──────── Material for the task ────────
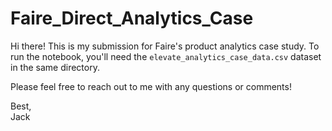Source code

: # Faire_Direct_Analytics_Case

Hi there! This is my submission for Faire's product analytics case study. To run the notebook, you'll need the `elevate_analytics_case_data.csv` dataset in the same directory. 

Please feel free to reach out to me with any questions or comments!

Best,  
Jack
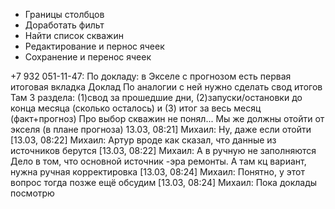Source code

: * Границы столбцов
* Доработать фильт
* Найти список скважин
* Редактирование и пернос ячеек
* Сохранение и перенос ячеек

+7 932 051-11-47: 
По докладу: в Экселе с прогнозом есть первая итоговая вкладка Доклад
 По аналогии с ней нужно сделать свод итогов
Там 3 раздела: (1)свод за прошедшие дни, (2)запуски/остановки до конца месяца (сколько осталось) и (3) итог за весь месяц (факт+прогноз)
Про выбор скважин не понял... Мы же должны отойти от экселя (в плане прогноза)
13.03, 08:21] Михаил: Ну, даже если отойти
[13.03, 08:22] Михаил: Артур вроде как сказал, что данные из источников берутся
[13.03, 08:22] Михаил: А в ручную не заполняются
Дело в том, что основной источник -эра ремонты. А там кц вариант, нужна ручная корректировка
[13.03, 08:24] Михаил: Понятно, у этот вопрос тогда позже ещё обсудим
[13.03, 08:24] Михаил: Пока доклады посмотрю
	
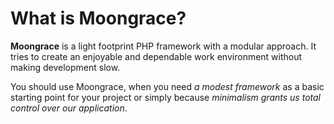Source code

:What is Moongrace?
=================
**Moongrace** is a light footprint PHP framework with a modular approach. It tries to create an enjoyable and dependable work environment without making development slow.

You should use Moongrace, when you need *a modest framework* as a basic starting point for your project or simply because *minimalism grants us total control over our application*.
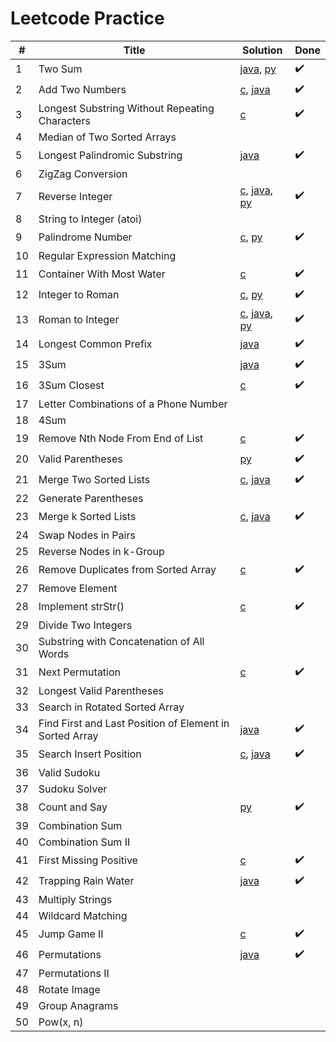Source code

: # Leetcode Practice

| # | Title | Solution | Done |
|---|-------|----------|------|
| 1 | Two Sum | [java](1_50/1_two_sum.java), [py](1_50/1_two_sum.py) | :heavy_check_mark: |
| 2 | Add Two Numbers | [c](1_50/2_add_two_numbers.c), [java](1_50/2_add_two_numbers.c) | :heavy_check_mark: |
| 3 | Longest Substring Without Repeating Characters | [c](1_50/3_longest_substring_without_repeating_characters.c) | :heavy_check_mark: |
| 4 | Median of Two Sorted Arrays |  |  |
| 5 | Longest Palindromic Substring | [java](1_50/5_longest_palindromic_substring.java) | :heavy_check_mark: |
| 6 | ZigZag Conversion |  |  |
| 7 | Reverse Integer | [c](1_50/7_reverse_integer.c), [java](1_50/7_reverse_integer.java), [py](1_50/7_reverse_integer.py) | :heavy_check_mark: |
| 8 | String to Integer (atoi) | | |
| 9 | Palindrome Number | [c](1_50/9_palindrome_number.c), [py](1_50/9_palindrome_number.py) | :heavy_check_mark: |
| 10 | Regular Expression Matching | | |
| 11 | Container With Most Water | [c](1_50/11_container_with_most_water.c) | :heavy_check_mark: |
| 12 | Integer to Roman | [c](1_50/12_integer_to_roman.c), [py](1_50/12_integer_to_roman.py) | :heavy_check_mark: |
| 13 | Roman to Integer | [c](1_50/13_roman_to_integer.c), [java](1_50/13_roman_to_integer.java), [py](1_50/13_roman_to_integer.py) | :heavy_check_mark: |
| 14 | Longest Common Prefix | [java](1_50/14_longest_common_prefix.java) | :heavy_check_mark: |
| 15 | 3Sum | [java](1_50/15_3sum.java) | :heavy_check_mark: |
| 16 | 3Sum Closest | [c](1_50/16_3sum_closest.c) | :heavy_check_mark: |
| 17 | Letter Combinations of a Phone Number | | |
| 18 | 4Sum | | |
| 19 | Remove Nth Node From End of List | [c](1_50/19_remove_nth_node_from_end_list.c) | :heavy_check_mark: |
| 20 | Valid Parentheses | [py](1_50/20_valid_parentheses.py) | :heavy_check_mark: |
| 21 | Merge Two Sorted Lists | [c](1_50/21_merge_two_sorted_list.c), [java](1_50/21_merge_two_sorted_list.java) | :heavy_check_mark: |
| 22 | Generate Parentheses | | |
| 23 | Merge k Sorted Lists | [c](1_50/23_merge_k_sorted_list.c), [java](1_50/23_merge_k_sorted_list.java) | :heavy_check_mark: |
| 24 | Swap Nodes in Pairs | | |
| 25 | Reverse Nodes in k-Group | | |
| 26 | Remove Duplicates from Sorted Array | [c](1_50/26_remove_duplicates_from_sorted_array.c) | :heavy_check_mark: |
| 27 | Remove Element | | |
| 28 | Implement strStr() | [c](1_50/28_implement_strstr.c) | :heavy_check_mark: |
| 29 | Divide Two Integers | | |
| 30 | Substring with Concatenation of All Words | | |
| 31 | Next Permutation | [c](1_50/31_next_permutation.c) | :heavy_check_mark: |
| 32 | Longest Valid Parentheses | | |
| 33 | Search in Rotated Sorted Array | | |
| 34 | Find First and Last Position of Element in Sorted Array | [java](1_50/34_find_first_and_last_in_sorted_array.java) | :heavy_check_mark: |
| 35 | Search Insert Position | [c](1_50/35_search_insert_position.c), [java](1_50/35_search_insert_position.java) | :heavy_check_mark: |
| 36 | Valid Sudoku | | |
| 37 | Sudoku Solver | | |
| 38 | Count and Say | [py](1_50/38_count_and_say.py) | :heavy_check_mark: |
| 39 | Combination Sum | | |
| 40 | Combination Sum II | | |
| 41 | First Missing Positive | [c](1_50/41_first_missing_positive.c) | :heavy_check_mark: |
| 42 | Trapping Rain Water | [java](1_50/42_trapping_rain_water.java) | :heavy_check_mark: |
| 43 | Multiply Strings | | |
| 44 | Wildcard Matching | | |
| 45 | Jump Game II | [c](1_50/45_jump_game_II.c) | :heavy_check_mark: |
| 46 | Permutations | [java](1_50/46_permutations.java) | :heavy_check_mark: |
| 47 | Permutations II | | |
| 48 | Rotate Image | | |
| 49 | Group Anagrams | | |
| 50 | Pow(x, n) | | |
────────
• _Task directions_
Count the lines in the data above that contain the string "Nodes". Reply with the number alone.

• _Output below_
2